**Records to process**
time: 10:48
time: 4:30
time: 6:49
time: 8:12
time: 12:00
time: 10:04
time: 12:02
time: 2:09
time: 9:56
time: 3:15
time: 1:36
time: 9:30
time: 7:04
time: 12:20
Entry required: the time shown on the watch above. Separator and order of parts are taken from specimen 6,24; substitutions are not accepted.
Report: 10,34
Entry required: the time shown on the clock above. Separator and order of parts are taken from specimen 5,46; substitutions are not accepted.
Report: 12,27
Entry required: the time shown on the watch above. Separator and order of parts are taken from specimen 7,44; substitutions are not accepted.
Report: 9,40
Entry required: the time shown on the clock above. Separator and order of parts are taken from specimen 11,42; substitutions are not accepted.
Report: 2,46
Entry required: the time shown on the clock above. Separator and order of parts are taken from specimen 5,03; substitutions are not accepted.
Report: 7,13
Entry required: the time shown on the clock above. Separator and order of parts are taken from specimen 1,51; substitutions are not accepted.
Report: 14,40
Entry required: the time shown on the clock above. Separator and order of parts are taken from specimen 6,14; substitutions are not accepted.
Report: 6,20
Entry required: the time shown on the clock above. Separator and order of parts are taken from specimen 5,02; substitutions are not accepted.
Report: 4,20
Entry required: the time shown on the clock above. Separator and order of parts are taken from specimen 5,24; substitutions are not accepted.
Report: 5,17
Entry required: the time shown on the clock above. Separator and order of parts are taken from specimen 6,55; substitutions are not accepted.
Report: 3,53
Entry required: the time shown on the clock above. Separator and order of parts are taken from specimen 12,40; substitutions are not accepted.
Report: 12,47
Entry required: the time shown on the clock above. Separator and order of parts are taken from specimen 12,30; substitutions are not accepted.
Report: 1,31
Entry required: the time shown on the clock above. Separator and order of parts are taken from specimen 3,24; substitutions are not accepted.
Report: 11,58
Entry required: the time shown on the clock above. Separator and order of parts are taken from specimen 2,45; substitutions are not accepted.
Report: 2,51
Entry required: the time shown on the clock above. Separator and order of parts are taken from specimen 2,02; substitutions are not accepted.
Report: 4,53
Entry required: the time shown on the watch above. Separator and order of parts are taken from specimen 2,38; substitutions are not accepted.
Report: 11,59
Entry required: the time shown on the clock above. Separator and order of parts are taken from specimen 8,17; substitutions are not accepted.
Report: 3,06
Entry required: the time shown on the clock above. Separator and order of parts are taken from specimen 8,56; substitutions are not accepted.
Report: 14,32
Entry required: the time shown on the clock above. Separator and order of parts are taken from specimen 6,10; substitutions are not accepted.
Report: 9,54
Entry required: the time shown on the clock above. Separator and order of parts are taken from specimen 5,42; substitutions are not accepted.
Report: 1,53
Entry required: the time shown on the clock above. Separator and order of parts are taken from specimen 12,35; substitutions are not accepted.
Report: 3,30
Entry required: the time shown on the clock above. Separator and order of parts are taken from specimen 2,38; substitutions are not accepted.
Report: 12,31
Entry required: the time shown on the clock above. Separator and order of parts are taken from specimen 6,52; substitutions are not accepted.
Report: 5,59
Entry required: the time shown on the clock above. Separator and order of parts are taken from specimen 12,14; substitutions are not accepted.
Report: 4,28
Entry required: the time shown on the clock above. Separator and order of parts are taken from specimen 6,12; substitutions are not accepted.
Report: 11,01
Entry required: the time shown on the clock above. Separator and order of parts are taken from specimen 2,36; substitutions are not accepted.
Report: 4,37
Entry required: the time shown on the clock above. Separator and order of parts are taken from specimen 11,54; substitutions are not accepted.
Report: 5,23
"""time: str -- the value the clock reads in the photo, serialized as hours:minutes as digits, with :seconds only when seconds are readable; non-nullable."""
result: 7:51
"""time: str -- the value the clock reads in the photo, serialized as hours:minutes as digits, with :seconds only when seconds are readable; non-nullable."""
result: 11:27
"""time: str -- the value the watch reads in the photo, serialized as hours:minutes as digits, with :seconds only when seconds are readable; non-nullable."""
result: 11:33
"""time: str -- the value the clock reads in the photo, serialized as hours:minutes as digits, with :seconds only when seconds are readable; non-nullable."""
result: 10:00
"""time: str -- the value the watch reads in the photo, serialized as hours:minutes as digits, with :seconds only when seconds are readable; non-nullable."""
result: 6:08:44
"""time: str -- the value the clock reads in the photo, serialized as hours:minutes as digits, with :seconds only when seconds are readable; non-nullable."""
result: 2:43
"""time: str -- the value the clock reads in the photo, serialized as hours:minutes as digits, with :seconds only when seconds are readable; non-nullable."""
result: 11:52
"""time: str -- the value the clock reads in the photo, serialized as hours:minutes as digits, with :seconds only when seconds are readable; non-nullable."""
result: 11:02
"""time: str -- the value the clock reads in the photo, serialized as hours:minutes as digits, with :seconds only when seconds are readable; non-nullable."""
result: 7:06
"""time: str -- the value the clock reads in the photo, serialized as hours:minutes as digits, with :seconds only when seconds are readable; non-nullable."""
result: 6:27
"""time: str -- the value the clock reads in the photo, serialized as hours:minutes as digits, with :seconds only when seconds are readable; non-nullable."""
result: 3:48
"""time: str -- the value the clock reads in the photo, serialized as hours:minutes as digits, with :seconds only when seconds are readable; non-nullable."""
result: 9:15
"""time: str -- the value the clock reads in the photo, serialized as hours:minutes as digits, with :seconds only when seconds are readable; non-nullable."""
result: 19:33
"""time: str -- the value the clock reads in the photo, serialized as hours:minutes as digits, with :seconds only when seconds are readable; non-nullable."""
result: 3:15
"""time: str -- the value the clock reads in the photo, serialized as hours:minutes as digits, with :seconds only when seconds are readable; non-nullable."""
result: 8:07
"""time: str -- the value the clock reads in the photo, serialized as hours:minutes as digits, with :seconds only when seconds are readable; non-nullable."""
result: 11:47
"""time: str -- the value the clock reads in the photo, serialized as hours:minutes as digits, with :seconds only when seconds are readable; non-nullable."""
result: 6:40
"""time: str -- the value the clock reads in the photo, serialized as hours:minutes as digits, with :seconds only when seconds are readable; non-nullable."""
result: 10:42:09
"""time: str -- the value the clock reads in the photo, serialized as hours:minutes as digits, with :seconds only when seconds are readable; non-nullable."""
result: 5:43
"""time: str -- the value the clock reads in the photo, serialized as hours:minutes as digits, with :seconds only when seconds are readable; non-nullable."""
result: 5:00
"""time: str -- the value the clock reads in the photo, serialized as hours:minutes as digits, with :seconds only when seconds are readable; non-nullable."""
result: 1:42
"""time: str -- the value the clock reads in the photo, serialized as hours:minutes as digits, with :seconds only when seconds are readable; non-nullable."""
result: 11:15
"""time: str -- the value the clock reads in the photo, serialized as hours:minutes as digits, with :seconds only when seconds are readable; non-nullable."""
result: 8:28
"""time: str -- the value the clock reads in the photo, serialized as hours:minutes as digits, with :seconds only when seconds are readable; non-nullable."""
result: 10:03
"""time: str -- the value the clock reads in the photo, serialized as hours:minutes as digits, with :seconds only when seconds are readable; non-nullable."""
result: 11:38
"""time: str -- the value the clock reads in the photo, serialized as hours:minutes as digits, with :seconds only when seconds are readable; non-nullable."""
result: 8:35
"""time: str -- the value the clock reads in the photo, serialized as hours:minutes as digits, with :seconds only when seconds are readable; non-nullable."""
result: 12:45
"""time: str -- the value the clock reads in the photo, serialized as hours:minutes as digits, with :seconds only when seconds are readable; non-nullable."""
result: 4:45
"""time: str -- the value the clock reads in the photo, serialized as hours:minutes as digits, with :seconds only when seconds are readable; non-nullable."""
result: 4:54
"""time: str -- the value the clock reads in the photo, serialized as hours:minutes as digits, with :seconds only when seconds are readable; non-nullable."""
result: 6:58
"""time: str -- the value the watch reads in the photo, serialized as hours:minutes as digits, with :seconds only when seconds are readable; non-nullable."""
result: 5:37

**Job**
Rewrite every one of the records above so that each occurrence of "Entry required" reads "Input required", and leave all other text unchanged.

**Exercise response**
time: 10:48
time: 4:30
time: 6:49
time: 8:12
time: 12:00
time: 10:04
time: 12:02
time: 2:09
time: 9:56
time: 3:15
time: 1:36
time: 9:30
time: 7:04
time: 12:20
Input required: the time shown on the watch above. Separator and order of parts are taken from specimen 6,24; substitutions are not accepted.
Report: 10,34
Input required: the time shown on the clock above. Separator and order of parts are taken from specimen 5,46; substitutions are not accepted.
Report: 12,27
Input required: the time shown on the watch above. Separator and order of parts are taken from specimen 7,44; substitutions are not accepted.
Report: 9,40
Input required: the time shown on the clock above. Separator and order of parts are taken from specimen 11,42; substitutions are not accepted.
Report: 2,46
Input required: the time shown on the clock above. Separator and order of parts are taken from specimen 5,03; substitutions are not accepted.
Report: 7,13
Input required: the time shown on the clock above. Separator and order of parts are taken from specimen 1,51; substitutions are not accepted.
Report: 14,40
Input required: the time shown on the clock above. Separator and order of parts are taken from specimen 6,14; substitutions are not accepted.
Report: 6,20
Input required: the time shown on the clock above. Separator and order of parts are taken from specimen 5,02; substitutions are not accepted.
Report: 4,20
Input required: the time shown on the clock above. Separator and order of parts are taken from specimen 5,24; substitutions are not accepted.
Report: 5,17
Input required: the time shown on the clock above. Separator and order of parts are taken from specimen 6,55; substitutions are not accepted.
Report: 3,53
Input required: the time shown on the clock above. Separator and order of parts are taken from specimen 12,40; substitutions are not accepted.
Report: 12,47
Input required: the time shown on the clock above. Separator and order of parts are taken from specimen 12,30; substitutions are not accepted.
Report: 1,31
Input required: the time shown on the clock above. Separator and order of parts are taken from specimen 3,24; substitutions are not accepted.
Report: 11,58
Input required: the time shown on the clock above. Separator and order of parts are taken from specimen 2,45; substitutions are not accepted.
Report: 2,51
Input required: the time shown on the clock above. Separator and order of parts are taken from specimen 2,02; substitutions are not accepted.
Report: 4,53
Input required: the time shown on the watch above. Separator and order of parts are taken from specimen 2,38; substitutions are not accepted.
Report: 11,59
Input required: the time shown on the clock above. Separator and order of parts are taken from specimen 8,17; substitutions are not accepted.
Report: 3,06
Input required: the time shown on the clock above. Separator and order of parts are taken from specimen 8,56; substitutions are not accepted.
Report: 14,32
Input required: the time shown on the clock above. Separator and order of parts are taken from specimen 6,10; substitutions are not accepted.
Report: 9,54
Input required: the time shown on the clock above. Separator and order of parts are taken from specimen 5,42; substitutions are not accepted.
Report: 1,53
Input required: the time shown on the clock above. Separator and order of parts are taken from specimen 12,35; substitutions are not accepted.
Report: 3,30
Input required: the time shown on the clock above. Separator and order of parts are taken from specimen 2,38; substitutions are not accepted.
Report: 12,31
Input required: the time shown on the clock above. Separator and order of parts are taken from specimen 6,52; substitutions are not accepted.
Report: 5,59
Input required: the time shown on the clock above. Separator and order of parts are taken from specimen 12,14; substitutions are not accepted.
Report: 4,28
Input required: the time shown on the clock above. Separator and order of parts are taken from specimen 6,12; substitutions are not accepted.
Report: 11,01
Input required: the time shown on the clock above. Separator and order of parts are taken from specimen 2,36; substitutions are not accepted.
Report: 4,37
Input required: the time shown on the clock above. Separator and order of parts are taken from specimen 11,54; substitutions are not accepted.
Report: 5,23
"""time: str -- the value the clock reads in the photo, serialized as hours:minutes as digits, with :seconds only when seconds are readable; non-nullable."""
result: 7:51
"""time: str -- the value the clock reads in the photo, serialized as hours:minutes as digits, with :seconds only when seconds are readable; non-nullable."""
result: 11:27
"""time: str -- the value the watch reads in the photo, serialized as hours:minutes as digits, with :seconds only when seconds are readable; non-nullable."""
result: 11:33
"""time: str -- the value the clock reads in the photo, serialized as hours:minutes as digits, with :seconds only when seconds are readable; non-nullable."""
result: 10:00
"""time: str -- the value the watch reads in the photo, serialized as hours:minutes as digits, with :seconds only when seconds are readable; non-nullable."""
result: 6:08:44
"""time: str -- the value the clock reads in the photo, serialized as hours:minutes as digits, with :seconds only when seconds are readable; non-nullable."""
result: 2:43
"""time: str -- the value the clock reads in the photo, serialized as hours:minutes as digits, with :seconds only when seconds are readable; non-nullable."""
result: 11:52
"""time: str -- the value the clock reads in the photo, serialized as hours:minutes as digits, with :seconds only when seconds are readable; non-nullable."""
result: 11:02
"""time: str -- the value the clock reads in the photo, serialized as hours:minutes as digits, with :seconds only when seconds are readable; non-nullable."""
result: 7:06
"""time: str -- the value the clock reads in the photo, serialized as hours:minutes as digits, with :seconds only when seconds are readable; non-nullable."""
result: 6:27
"""time: str -- the value the clock reads in the photo, serialized as hours:minutes as digits, with :seconds only when seconds are readable; non-nullable."""
result: 3:48
"""time: str -- the value the clock reads in the photo, serialized as hours:minutes as digits, with :seconds only when seconds are readable; non-nullable."""
result: 9:15
"""time: str -- the value the clock reads in the photo, serialized as hours:minutes as digits, with :seconds only when seconds are readable; non-nullable."""
result: 19:33
"""time: str -- the value the clock reads in the photo, serialized as hours:minutes as digits, with :seconds only when seconds are readable; non-nullable."""
result: 3:15
"""time: str -- the value the clock reads in the photo, serialized as hours:minutes as digits, with :seconds only when seconds are readable; non-nullable."""
result: 8:07
"""time: str -- the value the clock reads in the photo, serialized as hours:minutes as digits, with :seconds only when seconds are readable; non-nullable."""
result: 11:47
"""time: str -- the value the clock reads in the photo, serialized as hours:minutes as digits, with :seconds only when seconds are readable; non-nullable."""
result: 6:40
"""time: str -- the value the clock reads in the photo, serialized as hours:minutes as digits, with :seconds only when seconds are readable; non-nullable."""
result: 10:42:09
"""time: str -- the value the clock reads in the photo, serialized as hours:minutes as digits, with :seconds only when seconds are readable; non-nullable."""
result: 5:43
"""time: str -- the value the clock reads in the photo, serialized as hours:minutes as digits, with :seconds only when seconds are readable; non-nullable."""
result: 5:00
"""time: str -- the value the clock reads in the photo, serialized as hours:minutes as digits, with :seconds only when seconds are readable; non-nullable."""
result: 1:42
"""time: str -- the value the clock reads in the photo, serialized as hours:minutes as digits, with :seconds only when seconds are readable; non-nullable."""
result: 11:15
"""time: str -- the value the clock reads in the photo, serialized as hours:minutes as digits, with :seconds only when seconds are readable; non-nullable."""
result: 8:28
"""time: str -- the value the clock reads in the photo, serialized as hours:minutes as digits, with :seconds only when seconds are readable; non-nullable."""
result: 10:03
"""time: str -- the value the clock reads in the photo, serialized as hours:minutes as digits, with :seconds only when seconds are readable; non-nullable."""
result: 11:38
"""time: str -- the value the clock reads in the photo, serialized as hours:minutes as digits, with :seconds only when seconds are readable; non-nullable."""
result: 8:35
"""time: str -- the value the clock reads in the photo, serialized as hours:minutes as digits, with :seconds only when seconds are readable; non-nullable."""
result: 12:45
"""time: str -- the value the clock reads in the photo, serialized as hours:minutes as digits, with :seconds only when seconds are readable; non-nullable."""
result: 4:45
"""time: str -- the value the clock reads in the photo, serialized as hours:minutes as digits, with :seconds only when seconds are readable; non-nullable."""
result: 4:54
"""time: str -- the value the clock reads in the photo, serialized as hours:minutes as digits, with :seconds only when seconds are readable; non-nullable."""
result: 6:58
"""time: str -- the value the watch reads in the photo, serialized as hours:minutes as digits, with :seconds only when seconds are readable; non-nullable."""
result: 5:37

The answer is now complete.